Mike Nash solved this issue in the first response, yet this thread hangs around like a stale phart; I apologize for bringing it up.

JesperMP: Go back to the original post of this thread: no matter what you mistakenly believe the 16-bit INTEGER product of two odd 16-bit INTEGERS might be, the correct answer should never be even.

Quote:
Originally Posted by JesperMP View Post
I am mystified with the argumentation that multiplying 20077 and -20423 should result in 26181. Even if you argue that it is what the 16 LSB of the resulting long INT, that is never what should be the result of trying to squeze into a 16-bit INT.
I don't understand why there is any mystery, because 26181 is obviously the correct result, and it is exactly what should be the result of squeezing -410032571 into a 16-bit INTEGER; in fact, that is precisely what the emulator does, when MOVing that value, as a 32-bit LONG, into a 16-bit INTEGER, with proper overflow handling; see the attached files.

Also, to look at it mathematically, although in decimal instead of hexadecimal or binary:

Code:
 20077 x -20423 = -410032571
-410032571 AND 65535 = 26181
Taking an alternate, but equivalent, approach yields the same correct result:
Code:
-410032571 / 65536 = -6256.6xxx
65536 x -6257 = -410058752
-410032571 - -410058752 = 26181
So, by using three separate (though equivalent) methods, including the emulator itself, it should be plain that 26181 is indeed the correct answer. The question is why the MUL operation in the emulator uses REALs instead of LONGs, as originally suggested by Mike Nash and verified (as much as possible) by me.

▸ Provided data:
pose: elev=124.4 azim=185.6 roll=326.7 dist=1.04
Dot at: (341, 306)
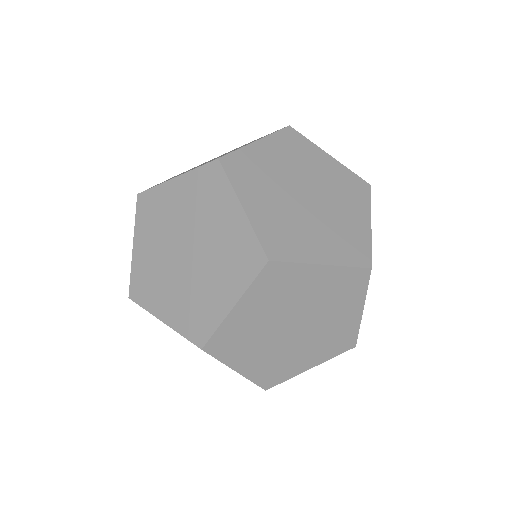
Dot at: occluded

▸ Task instructions:
(1) Decide whether each statement agrees with the forum post on 16-bit multiplication, answering yes or no and quoting the deciding words of the post: (a) The product of two odd 16-bit integers should never be even. (b) The MUL operation in the emulator uses LONGs rather than REALs. (c) Multiplying 20077 by -20423 gives -410032571.
(2) Rewrite the forum post on 16-bit multiplication from "Mike Nash solved" up to and including "a 16-bit INT.", putting "puzzled" in place of "mystified".
The data has no connection to the forum post on 16-bit multiplication.

▸ In response:
(1)
(a) Yes: "the correct answer should never be even."
(b) No: "why the MUL operation in the emulator uses REALs instead of LONGs"
(c) Yes: "20077 x -20423 = -410032571"

(2)
Mike Nash solved this issue in the first response, yet this thread hangs around like a stale phart; I apologize for bringing it up.

JesperMP: Go back to the original post of this thread: no matter what you mistakenly believe the 16-bit INTEGER product of two odd 16-bit INTEGERS might be, the correct answer should never be even.

Quote:
Originally Posted by JesperMP View Post
I am puzzled with the argumentation that multiplying 20077 and -20423 should result in 26181. Even if you argue that it is what the 16 LSB of the resulting long INT, that is never what should be the result of trying to squeze into a 16-bit INT.